* Document excerpt:
┄┄┄┄┄┄┄┄┄┄

Attempts to limit the domain of dialects began in the 1980s, with the last Cantonese TV programmes being phased out in 1981, and the only Hong Kong TV series shown being dubbed in Mandarin. However, these were hindered by the aggressive expansion of Hong Kong's Cantopop industry into Singapore, although state-owned television tried to simultaneously promote Mandarin by requiring subtitles in the standard language on dialect programming. The government proved more successful in limiting access TV3 from Malaysia, which carried Cantonese programming, by preventing people in government-built housing blocks from installing the special antennas required to receive the channel. It also prevented local newspapers and magazines from carrying listings for it.

In addition, in collaboration with Speak Mandarin Campaign, Golden Village started to show more Chinese movies especially of local production to increase the awareness of speaking Mandarin. The Singaporean state did not prioritize the suppression of the dialects. However, suppression of dialects was never a major part of the campaign, since the government was tolerant of old peoples' use of dialect, and assumed that young people would have no use for dialects. In fact, the government promoted Cantonese opera as a traditional ethnic performance and sponsored night classes in Cantonese music in government-run community centers.

One of the most influential implementations that the Speak Mandarin Campaign has used is The Straits Times. For instance, as part of the campaign to promote greater use for Chinese, the English newspaper would publish daily Mandarin vocabulary lessons in order to help Singaporeans improve their standard for Mandarin.

┄┄┄┄┄┄┄┄┄┄

* Given data:
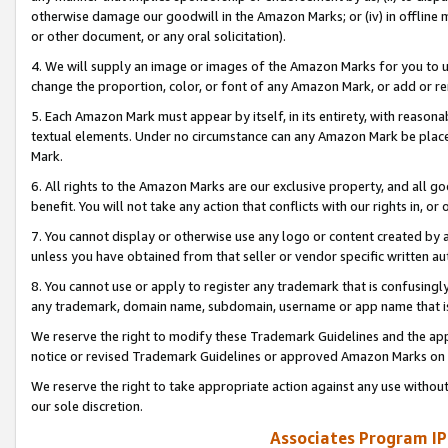
otherwise damage our goodwill in the Amazon Marks; or (iv) in offline ma
or other document, or any oral solicitation).
4. We will supply an image or images of the Amazon Marks for you to 
change the proportion, color, or font of any Amazon Mark, or add or
5. Each Amazon Mark must appear by itself, in its entirety, with reason
textual elements. Under no circumstance can any Amazon Mark be placed
Mark.
6. All rights to the Amazon Marks are our exclusive property, and all 
benefit. You will not take any action that conflicts with our rights in, 
7. You cannot display or otherwise use any logo or content created by a
unless you have obtained from that seller or vendor specific written au
8. You cannot use or apply to register any trademark that is confusingly
any trademark, domain name, subdomain, username or app name that is 
We reserve the right to modify these Trademark Guidelines and the app
notice or revised Trademark Guidelines or approved Amazon Marks on t
We reserve the right to take appropriate action against any use without
our sole discretion.
Associates Program IP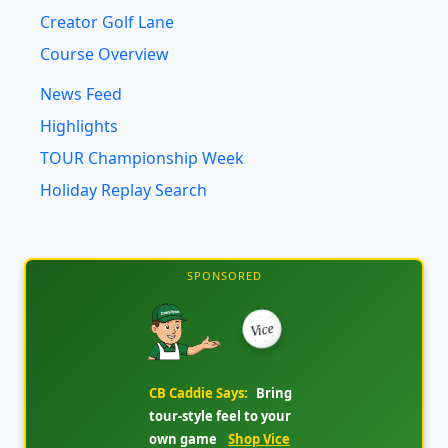
Course Overview
News Feed
Highlights
TOUR Championship Week
Holiday Replay Search
SPONSORED
Vice
CB Caddie Says:
Bring
tour-style feel to your
own game
Shop Vice
Golf Ball Deals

┄┄┄┄┄┄┄┄┄┄

* Tasks for this exercise:
(a) Echo the Speak Mandarin Campaign excerpt from "Attempts to limit" to "listings for it.".
(b) According to the Speak Mandarin Campaign excerpt, which English newspaper published daily Mandarin vocabulary lessons?
(c) In the Speak Mandarin Campaign excerpt, find every measure that limited dialects or promoted Mandarin in television, newspapers, or magazines, and list them.

* Written responses:
(a)
Attempts to limit the domain of dialects began in the 1980s, with the last Cantonese TV programmes being phased out in 1981, and the only Hong Kong TV series shown being dubbed in Mandarin. However, these were hindered by the aggressive expansion of Hong Kong's Cantopop industry into Singapore, although state-owned television tried to simultaneously promote Mandarin by requiring subtitles in the standard language on dialect programming. The government proved more successful in limiting access TV3 from Malaysia, which carried Cantonese programming, by preventing people in government-built housing blocks from installing the special antennas required to receive the channel. It also prevented local newspapers and magazines from carrying listings for it.

(b) The Straits Times.

(c)
- Phasing out the last Cantonese TV programmes in 1981
- Dubbing the only Hong Kong TV series shown in Mandarin
- Requiring subtitles in the standard language on dialect programming
- Preventing people in government-built housing blocks from installing the antennas needed to receive TV3
- Preventing local newspapers and magazines from carrying TV3 listings
- Publishing daily Mandarin vocabulary lessons in The Straits Times